• Data for this exercise:
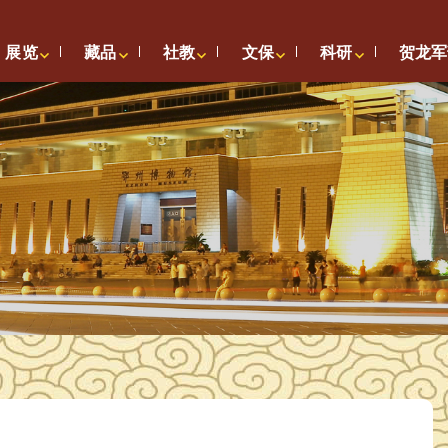
展览
藏品
社教
文保
科研
贺龙军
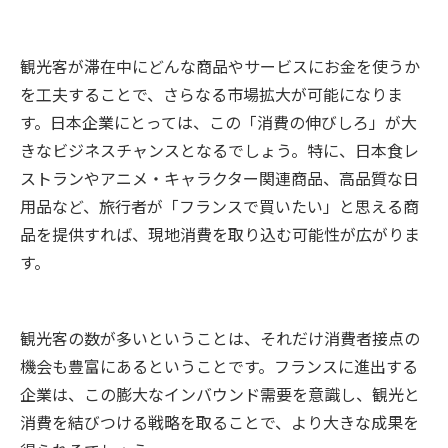
観光客が滞在中にどんな商品やサービスにお金を使うか
を工夫することで、さらなる市場拡大が可能になりま
す。日本企業にとっては、この「消費の伸びしろ」が大
きなビジネスチャンスとなるでしょう。特に、日本食レ
ストランやアニメ・キャラクター関連商品、高品質な日
用品など、旅行者が「フランスで買いたい」と思える商
品を提供すれば、現地消費を取り込む可能性が広がりま
す。
観光客の数が多いということは、それだけ消費者接点の
機会も豊富にあるということです。フランスに進出する
企業は、この膨大なインバウンド需要を意識し、観光と
消費を結びつける戦略を取ることで、より大きな成果を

• Task statement: Repeat, exactly as they stand, the line that contains "ストランやアニメ・キャラクター関連商品、高品質な日" and all the lines after it in the data above.

• Response to the exercise:
ストランやアニメ・キャラクター関連商品、高品質な日
用品など、旅行者が「フランスで買いたい」と思える商
品を提供すれば、現地消費を取り込む可能性が広がりま
す。
観光客の数が多いということは、それだけ消費者接点の
機会も豊富にあるということです。フランスに進出する
企業は、この膨大なインバウンド需要を意識し、観光と
消費を結びつける戦略を取ることで、より大きな成果を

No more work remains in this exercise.